Specifics About the Oure Cassoni Refugee Camp

As of June 2008, work has begun spreading solar cooking to the Oure Cassoni Refugee Camp in Chad. Oure Cassoni houses 28,123 refugees and is the newest camp to be adopted by the Solar Cooker Project. A manufacturing plant was built in the summer of 2008. Currently about 8,000 solar cookers are in use. A group of refugee women have been trained by the project to manufacture the cookers and twenty-five auxiliary trainers have taught the women to solar cook at a rate of 800 women per month. The women in the camp are completely trained and solar cooking as of July 2009.

In early 2005, solar cooking was introduced to Darfur refugees living in the Iridimi Refugee Camp in Chad by Dr. Derk Rijks of the KoZon Foundation. Jewish World Watch’s Solar Cooker Project adopted this endeavor in 2006 and has expanded it to provide solar cookers and training to three refugee camps so far.


Replacement cookers are provided for the families, which are made up of 5-7 people per tent, often one woman as the head of household, with up to three of her own children and three orphans.

The area is devoid of vegetation; there is abundant sun and very little rainfall—between 3” and 5” (7.5 - 12.5 cm) yearly. The main food currently distributed in Iridimi is maize meal, a food the refugees commonly eat. It is sometimes accompanied by a maize-soya-meal mixture, if available. The pulse plants most frequently distributed are yellow and red lentils, white and red beans, and sometimes pigeon peas. It requires cooking for about three hours, depending on the clarity of the sky. The heat from solar cookers is slow and gentle, so while the food stays longer in the pot, it doesn’t stick to the walls or need to be regularly stirred, which is an advantage over the potential to burn food with fire. Women can do other things while the food is cooking, without worrying about stirring. Additionally, there isn’t the lingering smell of smoke as there is with a fire—like women everywhere, these refugee women are conscious about their appearance, even in these very difficult conditions. Solar cookers are also able to be used to pasteurize drinking water, reducing incidence of water-borne diseases especially in children.

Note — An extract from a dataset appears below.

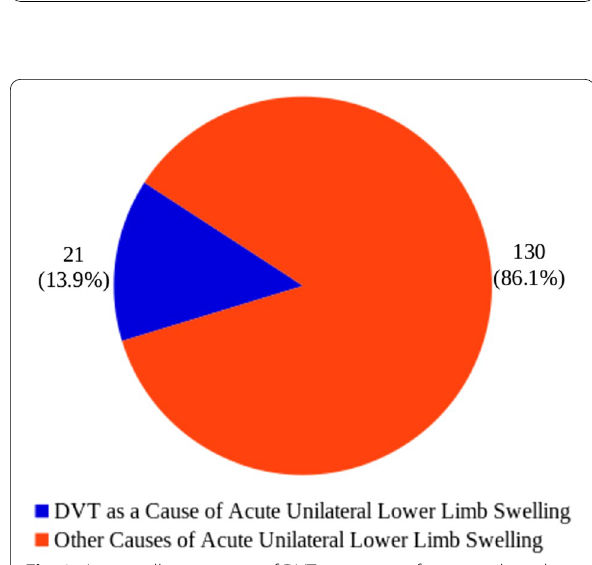
Fig. 2 An overall assessment of DVT as a cause of acute unilateral lower limb swelling versus other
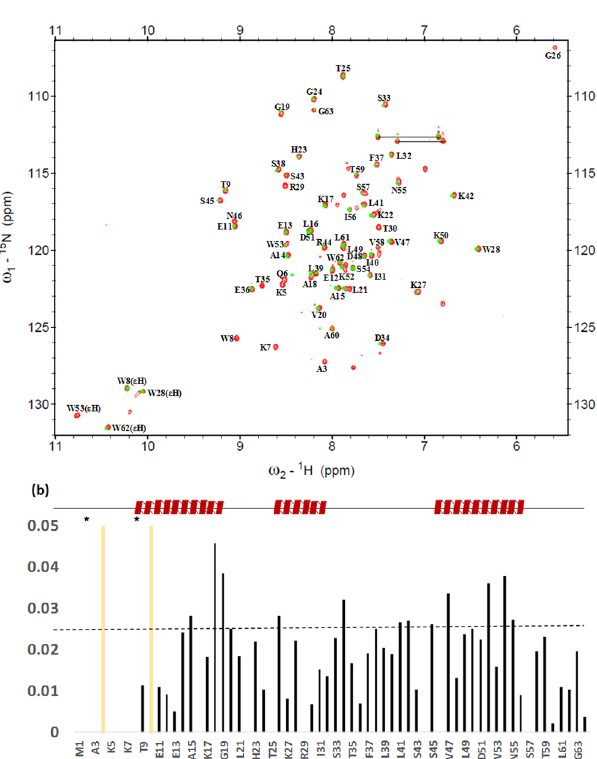
Figure 8. ( a ) 1 H- 15 N HSQC spectra of AtTRB2 with or without treatment with GO (2 µ g/ml). Native peaks of AtTRB2 in red color and GO-AtTRB2 in green color. Each peak corresponds to an amide N and H of each amino acid residue. ( b ) Amide chemical shift perturbation of AtTRB2 upon binding with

The SCP’s partners include Solar Cookers International, which provides technical assistance, the United Nations High Commissioner for Refugees (UNHCR) which manages the camps and coordinates NGO activities, and Tchad Solaire (“Chad Sun”), the NGO that runs the SCP on the ground in Chad.


Organizations providing financial support for this project have included: Netherlands Refugee Foundation, Jewish World Watch, as the North American Coordinator of the Project, the Darfur Assistance Project, the Dora Levit Family Fund, and the Hesed Fund. Logistical and communications support from the UNHCR and CARE is invaluable in continuing project operations.


Jewish World Watch is handling donations for this project and your support is needed!

The Benefits of Solar Cooking

  • Solar cooking helps reduce the need for frequent firewood collection outside the relative safety of the camp, reducing the risk of violence towards women and girls.
  • Two solar cookers can save one ton of wood each year.
  • There is no need to tend a fire so women are free to do other tasks while food is cooking.
  • The production of the solar cookers provides income-generating opportunities for female refugees.
  • Solar cooking, as part of an integrated cooking method, reduces the amount of wood necessary for cooking, helping to alleviate tensions between the refugees and locals, whose already slim wood supply was suddenly impacted by thousands of refugees.

What You Can Do

Contact

Jewish World Watch


17514 Ventura Blvd. Suite 206


Encino, CA 91316


www.JewishWorldWatch.org


818-501-1836

News and recent developments

  • June 2009: Wietske Jongbloed reports that all refugee families in the camp will have solar cookers by the end of 2009.